Every line from the top of the records below through the one containing "left front paw: (601, 659)" must be copied exactly, and the pictures must not be.

Input for this task =
####################
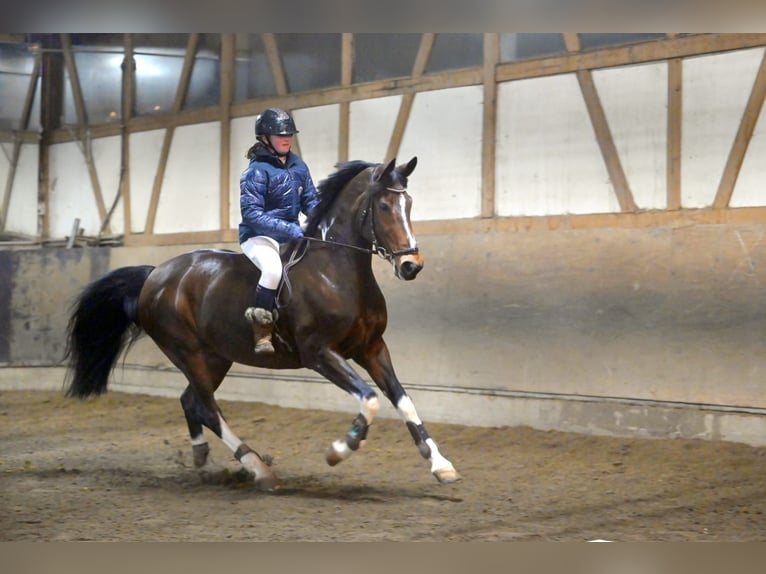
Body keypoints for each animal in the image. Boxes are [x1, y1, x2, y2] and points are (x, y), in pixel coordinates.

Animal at [63, 156, 460, 490]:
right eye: (383, 206)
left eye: (409, 204)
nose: (412, 266)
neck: (337, 272)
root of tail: (154, 275)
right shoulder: (319, 353)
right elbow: (371, 399)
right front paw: (339, 450)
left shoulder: (373, 348)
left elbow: (403, 400)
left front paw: (441, 465)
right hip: (188, 352)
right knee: (207, 406)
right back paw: (258, 468)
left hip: (216, 357)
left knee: (191, 401)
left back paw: (203, 457)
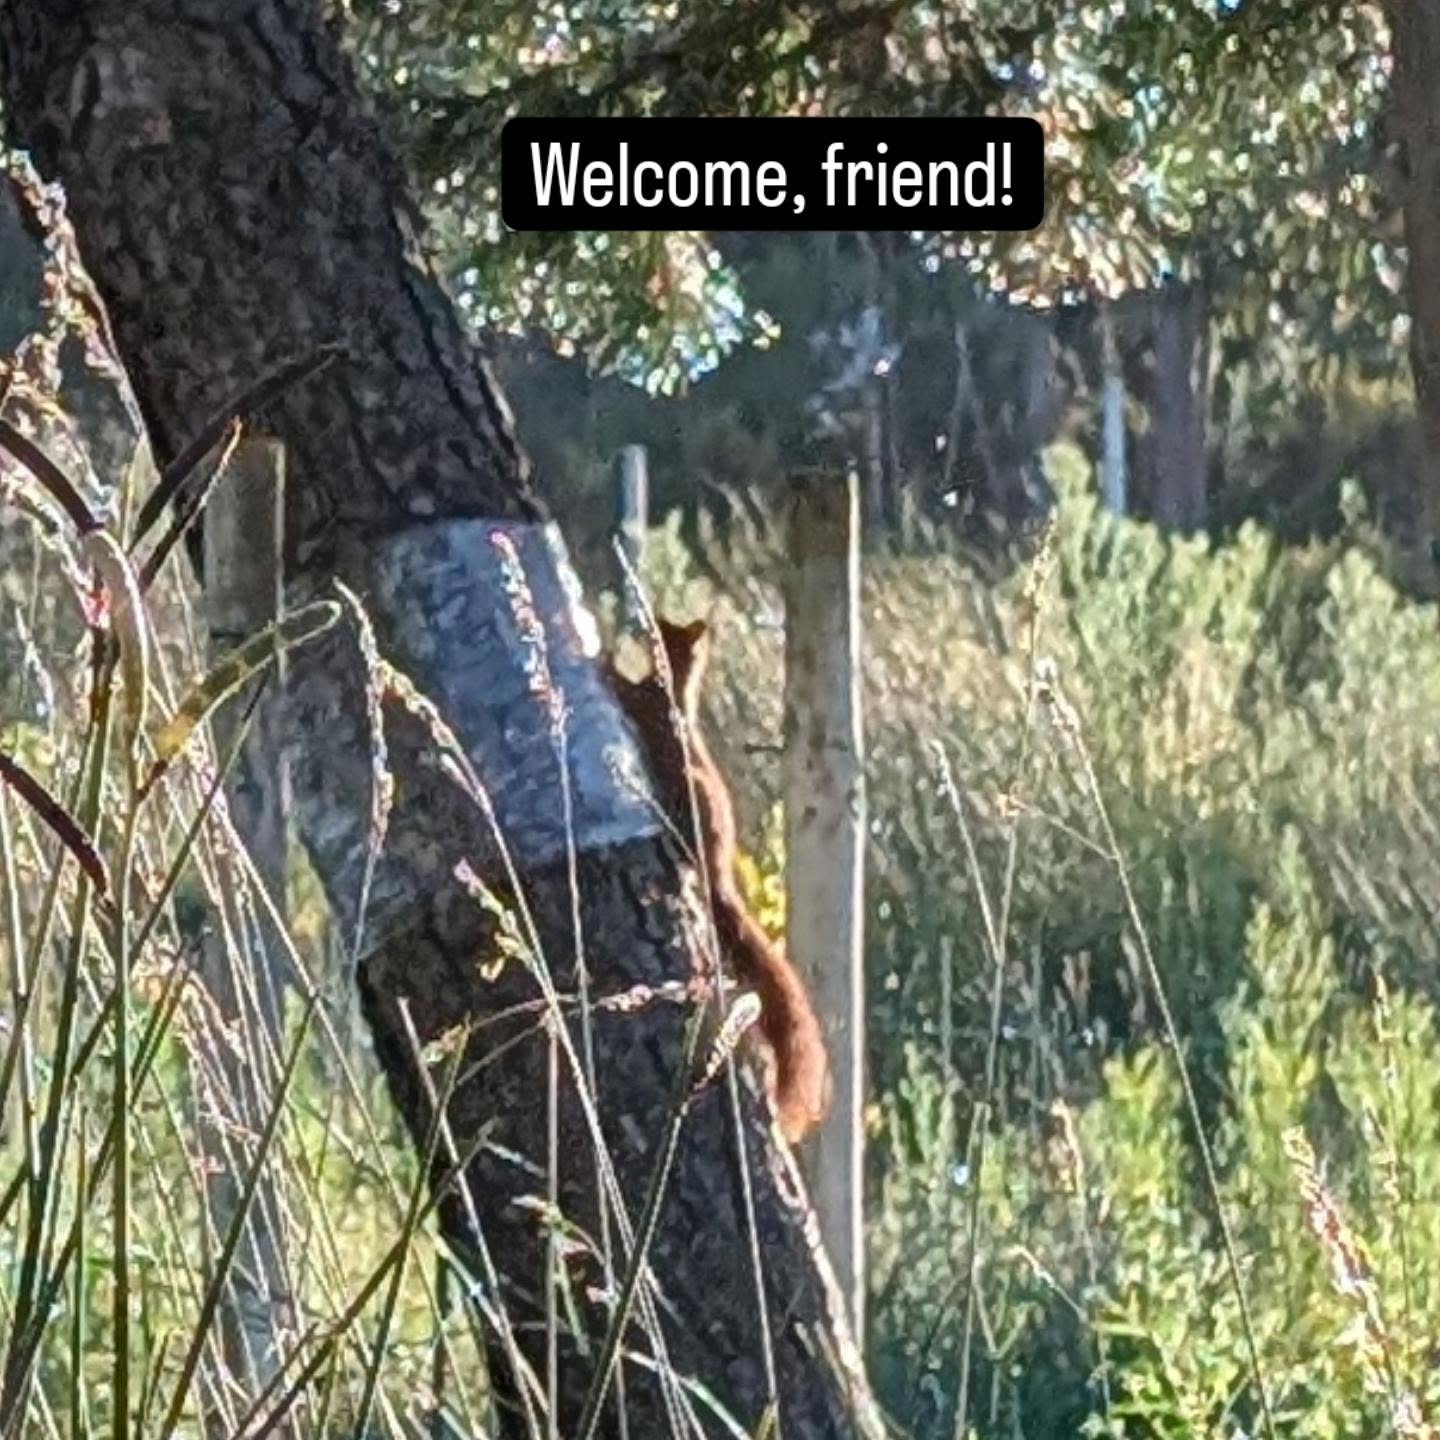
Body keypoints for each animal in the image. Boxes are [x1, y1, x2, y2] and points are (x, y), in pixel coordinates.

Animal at [606, 617, 831, 1144]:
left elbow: (623, 690)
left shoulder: (643, 703)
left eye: (662, 629)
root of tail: (719, 877)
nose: (642, 624)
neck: (673, 688)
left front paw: (601, 659)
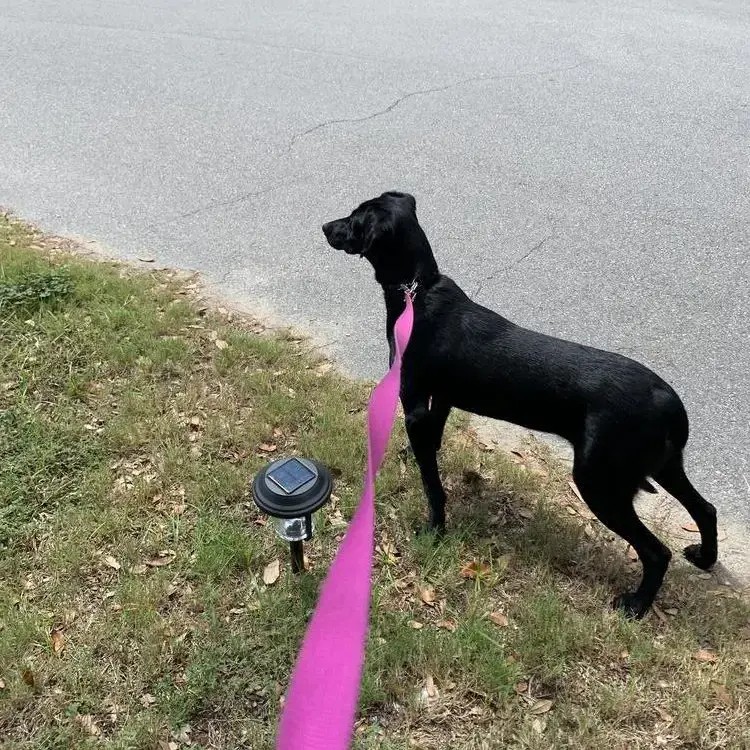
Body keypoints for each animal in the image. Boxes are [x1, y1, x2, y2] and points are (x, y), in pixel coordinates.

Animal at [320, 191, 720, 620]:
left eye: (355, 218)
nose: (325, 227)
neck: (417, 291)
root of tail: (670, 402)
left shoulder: (412, 404)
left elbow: (432, 483)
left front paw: (435, 528)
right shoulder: (441, 398)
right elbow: (434, 441)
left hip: (600, 481)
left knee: (657, 551)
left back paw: (636, 604)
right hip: (662, 465)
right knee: (706, 508)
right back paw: (704, 557)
####################
Response for this exercise =
Body keypoints for each animal in the image. Boxes are [x1, y1, x2, y2] and points are (x, y), in pixel coordinates.

Animal at [63, 156, 460, 490]:
right eye: (383, 206)
left eye: (409, 204)
nose: (412, 266)
neck: (337, 272)
root of tail: (154, 275)
right shoulder: (319, 353)
right elbow: (371, 399)
right front paw: (339, 450)
left shoulder: (373, 348)
left elbow: (403, 400)
left front paw: (441, 465)
right hip: (188, 352)
right knee: (207, 406)
right back paw: (258, 468)
left hip: (216, 357)
left knee: (191, 401)
left back paw: (203, 457)
Body keypoints for each animal in the image. Boxes are [x1, y1, x2, y2] and points are (x, y), in pixel coordinates.

Animal at [606, 617, 831, 1144]:
left elbow: (623, 690)
left shoulder: (643, 703)
left eye: (662, 629)
root of tail: (719, 877)
nose: (642, 624)
neck: (673, 688)
left front paw: (601, 659)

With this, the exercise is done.